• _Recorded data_

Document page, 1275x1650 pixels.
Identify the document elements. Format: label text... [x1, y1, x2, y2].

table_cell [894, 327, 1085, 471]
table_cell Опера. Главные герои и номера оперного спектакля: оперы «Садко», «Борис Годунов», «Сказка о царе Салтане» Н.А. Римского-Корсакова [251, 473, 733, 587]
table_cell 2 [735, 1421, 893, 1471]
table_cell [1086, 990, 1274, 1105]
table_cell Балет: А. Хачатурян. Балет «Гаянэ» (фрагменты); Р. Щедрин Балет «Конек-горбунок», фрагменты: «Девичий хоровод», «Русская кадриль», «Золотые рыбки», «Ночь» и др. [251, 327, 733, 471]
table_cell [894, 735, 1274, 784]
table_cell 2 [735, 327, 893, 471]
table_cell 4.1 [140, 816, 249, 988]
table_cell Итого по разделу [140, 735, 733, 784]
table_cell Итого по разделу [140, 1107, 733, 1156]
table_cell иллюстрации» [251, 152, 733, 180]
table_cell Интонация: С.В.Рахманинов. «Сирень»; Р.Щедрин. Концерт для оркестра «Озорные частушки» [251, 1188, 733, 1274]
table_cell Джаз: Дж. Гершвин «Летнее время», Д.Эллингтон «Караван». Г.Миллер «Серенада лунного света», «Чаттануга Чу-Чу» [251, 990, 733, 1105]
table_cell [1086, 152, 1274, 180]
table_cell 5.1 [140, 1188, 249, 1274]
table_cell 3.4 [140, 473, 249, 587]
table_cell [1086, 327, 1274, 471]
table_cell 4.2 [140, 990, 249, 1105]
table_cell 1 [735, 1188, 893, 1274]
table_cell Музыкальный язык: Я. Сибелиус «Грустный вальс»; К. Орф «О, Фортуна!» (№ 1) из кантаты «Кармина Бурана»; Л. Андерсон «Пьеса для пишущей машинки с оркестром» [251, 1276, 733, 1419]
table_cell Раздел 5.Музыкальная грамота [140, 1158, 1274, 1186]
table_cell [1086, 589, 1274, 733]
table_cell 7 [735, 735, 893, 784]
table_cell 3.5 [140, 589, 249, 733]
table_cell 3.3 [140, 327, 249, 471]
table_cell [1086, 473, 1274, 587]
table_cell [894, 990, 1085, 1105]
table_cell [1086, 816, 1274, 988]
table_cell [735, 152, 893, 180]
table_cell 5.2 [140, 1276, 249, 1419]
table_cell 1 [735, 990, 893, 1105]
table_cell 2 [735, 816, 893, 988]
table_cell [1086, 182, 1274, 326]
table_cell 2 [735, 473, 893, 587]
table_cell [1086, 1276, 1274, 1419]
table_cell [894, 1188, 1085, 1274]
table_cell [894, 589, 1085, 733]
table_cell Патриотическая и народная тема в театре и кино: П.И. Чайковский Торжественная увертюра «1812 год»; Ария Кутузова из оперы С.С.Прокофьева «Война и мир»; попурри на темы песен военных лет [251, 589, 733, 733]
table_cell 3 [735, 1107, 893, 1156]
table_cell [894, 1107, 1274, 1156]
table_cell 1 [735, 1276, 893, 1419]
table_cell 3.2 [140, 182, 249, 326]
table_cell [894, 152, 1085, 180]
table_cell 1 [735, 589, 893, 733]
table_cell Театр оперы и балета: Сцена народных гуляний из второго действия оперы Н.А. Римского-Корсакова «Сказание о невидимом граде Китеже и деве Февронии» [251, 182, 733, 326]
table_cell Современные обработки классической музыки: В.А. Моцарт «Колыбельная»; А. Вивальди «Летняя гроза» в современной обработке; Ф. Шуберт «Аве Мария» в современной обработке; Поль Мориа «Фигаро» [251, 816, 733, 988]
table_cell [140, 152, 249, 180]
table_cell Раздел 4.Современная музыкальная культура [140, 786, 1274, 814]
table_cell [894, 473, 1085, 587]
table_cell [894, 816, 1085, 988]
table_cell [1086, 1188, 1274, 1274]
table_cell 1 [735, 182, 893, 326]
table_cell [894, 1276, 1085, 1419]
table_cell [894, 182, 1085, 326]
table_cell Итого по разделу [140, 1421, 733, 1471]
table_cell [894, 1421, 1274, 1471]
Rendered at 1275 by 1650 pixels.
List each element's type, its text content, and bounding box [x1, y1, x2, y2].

• _WHAT YOU WILL DO_
Reproduce the material above in full, line for line and without any alteration.

• _EXERCISE RESULT_
Document page, 1275x1650 pixels.
Identify the document elements. Format: label text... [x1, y1, x2, y2].

table_cell [894, 327, 1085, 471]
table_cell Опера. Главные герои и номера оперного спектакля: оперы «Садко», «Борис Годунов», «Сказка о царе Салтане» Н.А. Римского-Корсакова [251, 473, 733, 587]
table_cell 2 [735, 1421, 893, 1471]
table_cell [1086, 990, 1274, 1105]
table_cell Балет: А. Хачатурян. Балет «Гаянэ» (фрагменты); Р. Щедрин Балет «Конек-горбунок», фрагменты: «Девичий хоровод», «Русская кадриль», «Золотые рыбки», «Ночь» и др. [251, 327, 733, 471]
table_cell [894, 735, 1274, 784]
table_cell 2 [735, 327, 893, 471]
table_cell 4.1 [140, 816, 249, 988]
table_cell Итого по разделу [140, 735, 733, 784]
table_cell Итого по разделу [140, 1107, 733, 1156]
table_cell иллюстрации» [251, 152, 733, 180]
table_cell Интонация: С.В.Рахманинов. «Сирень»; Р.Щедрин. Концерт для оркестра «Озорные частушки» [251, 1188, 733, 1274]
table_cell Джаз: Дж. Гершвин «Летнее время», Д.Эллингтон «Караван». Г.Миллер «Серенада лунного света», «Чаттануга Чу-Чу» [251, 990, 733, 1105]
table_cell [1086, 152, 1274, 180]
table_cell 5.1 [140, 1188, 249, 1274]
table_cell 3.4 [140, 473, 249, 587]
table_cell [1086, 327, 1274, 471]
table_cell 4.2 [140, 990, 249, 1105]
table_cell 1 [735, 1188, 893, 1274]
table_cell Музыкальный язык: Я. Сибелиус «Грустный вальс»; К. Орф «О, Фортуна!» (№ 1) из кантаты «Кармина Бурана»; Л. Андерсон «Пьеса для пишущей машинки с оркестром» [251, 1276, 733, 1419]
table_cell Раздел 5.Музыкальная грамота [140, 1158, 1274, 1186]
table_cell [1086, 589, 1274, 733]
table_cell 7 [735, 735, 893, 784]
table_cell 3.5 [140, 589, 249, 733]
table_cell 3.3 [140, 327, 249, 471]
table_cell [1086, 473, 1274, 587]
table_cell [894, 990, 1085, 1105]
table_cell [1086, 816, 1274, 988]
table_cell [735, 152, 893, 180]
table_cell 5.2 [140, 1276, 249, 1419]
table_cell 1 [735, 990, 893, 1105]
table_cell 2 [735, 816, 893, 988]
table_cell [1086, 182, 1274, 326]
table_cell 2 [735, 473, 893, 587]
table_cell [1086, 1276, 1274, 1419]
table_cell [894, 1188, 1085, 1274]
table_cell [894, 589, 1085, 733]
table_cell Патриотическая и народная тема в театре и кино: П.И. Чайковский Торжественная увертюра «1812 год»; Ария Кутузова из оперы С.С.Прокофьева «Война и мир»; попурри на темы песен военных лет [251, 589, 733, 733]
table_cell 3 [735, 1107, 893, 1156]
table_cell [894, 1107, 1274, 1156]
table_cell 1 [735, 1276, 893, 1419]
table_cell 3.2 [140, 182, 249, 326]
table_cell [894, 152, 1085, 180]
table_cell 1 [735, 589, 893, 733]
table_cell Театр оперы и балета: Сцена народных гуляний из второго действия оперы Н.А. Римского-Корсакова «Сказание о невидимом граде Китеже и деве Февронии» [251, 182, 733, 326]
table_cell Современные обработки классической музыки: В.А. Моцарт «Колыбельная»; А. Вивальди «Летняя гроза» в современной обработке; Ф. Шуберт «Аве Мария» в современной обработке; Поль Мориа «Фигаро» [251, 816, 733, 988]
table_cell [140, 152, 249, 180]
table_cell Раздел 4.Современная музыкальная культура [140, 786, 1274, 814]
table_cell [894, 473, 1085, 587]
table_cell [894, 816, 1085, 988]
table_cell [1086, 1188, 1274, 1274]
table_cell 1 [735, 182, 893, 326]
table_cell [894, 1276, 1085, 1419]
table_cell [894, 182, 1085, 326]
table_cell Итого по разделу [140, 1421, 733, 1471]
table_cell [894, 1421, 1274, 1471]
Rendered at 1275 by 1650 pixels.
List each element's type, its text content, and bounding box [x1, y1, x2, y2].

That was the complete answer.